__Work item__. In full and without alteration, reproduce every record.

(Camera intrinsics and pose data)
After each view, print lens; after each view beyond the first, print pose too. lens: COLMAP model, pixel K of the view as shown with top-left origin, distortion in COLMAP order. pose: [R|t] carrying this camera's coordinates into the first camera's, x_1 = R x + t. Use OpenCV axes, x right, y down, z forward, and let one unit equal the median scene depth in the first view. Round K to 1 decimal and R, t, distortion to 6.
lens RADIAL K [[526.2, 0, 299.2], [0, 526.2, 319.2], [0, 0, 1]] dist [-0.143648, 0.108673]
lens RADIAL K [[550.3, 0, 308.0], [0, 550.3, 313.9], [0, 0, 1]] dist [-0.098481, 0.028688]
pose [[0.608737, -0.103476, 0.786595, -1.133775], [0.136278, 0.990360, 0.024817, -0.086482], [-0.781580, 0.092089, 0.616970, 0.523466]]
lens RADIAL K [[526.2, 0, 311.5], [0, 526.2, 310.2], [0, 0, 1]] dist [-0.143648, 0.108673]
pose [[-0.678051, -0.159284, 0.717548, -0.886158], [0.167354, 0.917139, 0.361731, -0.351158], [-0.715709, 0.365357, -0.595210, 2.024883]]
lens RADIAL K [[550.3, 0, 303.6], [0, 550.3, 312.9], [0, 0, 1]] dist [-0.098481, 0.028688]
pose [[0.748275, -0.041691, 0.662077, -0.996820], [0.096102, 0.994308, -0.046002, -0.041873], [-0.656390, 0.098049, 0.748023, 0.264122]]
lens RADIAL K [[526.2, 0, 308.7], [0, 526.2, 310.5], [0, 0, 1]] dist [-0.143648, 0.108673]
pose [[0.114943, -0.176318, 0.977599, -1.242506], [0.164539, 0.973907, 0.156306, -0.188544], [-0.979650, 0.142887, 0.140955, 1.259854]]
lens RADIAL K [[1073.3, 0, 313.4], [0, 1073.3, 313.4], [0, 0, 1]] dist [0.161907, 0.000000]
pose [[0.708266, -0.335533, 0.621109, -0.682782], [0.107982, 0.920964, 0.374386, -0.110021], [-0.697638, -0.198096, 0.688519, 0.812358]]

__The answer__.
After each view, print lens; after each view beyond the first, print pose too. lens: COLMAP model, pixel K of the view as shown with top-left origin, distortion in COLMAP order. pose: [R|t] carrying this camera's coordinates into the first camera's, x_1 = R x + t. Use OpenCV axes, x right, y down, z forward, and let one unit equal the median scene depth in the first view. Round K to 1 decimal and R, t, distortion to 6.
lens RADIAL K [[526.2, 0, 299.2], [0, 526.2, 319.2], [0, 0, 1]] dist [-0.143648, 0.108673]
lens RADIAL K [[550.3, 0, 308.0], [0, 550.3, 313.9], [0, 0, 1]] dist [-0.098481, 0.028688]
pose [[0.608737, -0.103476, 0.786595, -1.133775], [0.136278, 0.990360, 0.024817, -0.086482], [-0.781580, 0.092089, 0.616970, 0.523466]]
lens RADIAL K [[526.2, 0, 311.5], [0, 526.2, 310.2], [0, 0, 1]] dist [-0.143648, 0.108673]
pose [[-0.678051, -0.159284, 0.717548, -0.886158], [0.167354, 0.917139, 0.361731, -0.351158], [-0.715709, 0.365357, -0.595210, 2.024883]]
lens RADIAL K [[550.3, 0, 303.6], [0, 550.3, 312.9], [0, 0, 1]] dist [-0.098481, 0.028688]
pose [[0.748275, -0.041691, 0.662077, -0.996820], [0.096102, 0.994308, -0.046002, -0.041873], [-0.656390, 0.098049, 0.748023, 0.264122]]
lens RADIAL K [[526.2, 0, 308.7], [0, 526.2, 310.5], [0, 0, 1]] dist [-0.143648, 0.108673]
pose [[0.114943, -0.176318, 0.977599, -1.242506], [0.164539, 0.973907, 0.156306, -0.188544], [-0.979650, 0.142887, 0.140955, 1.259854]]
lens RADIAL K [[1073.3, 0, 313.4], [0, 1073.3, 313.4], [0, 0, 1]] dist [0.161907, 0.000000]
pose [[0.708266, -0.335533, 0.621109, -0.682782], [0.107982, 0.920964, 0.374386, -0.110021], [-0.697638, -0.198096, 0.688519, 0.812358]]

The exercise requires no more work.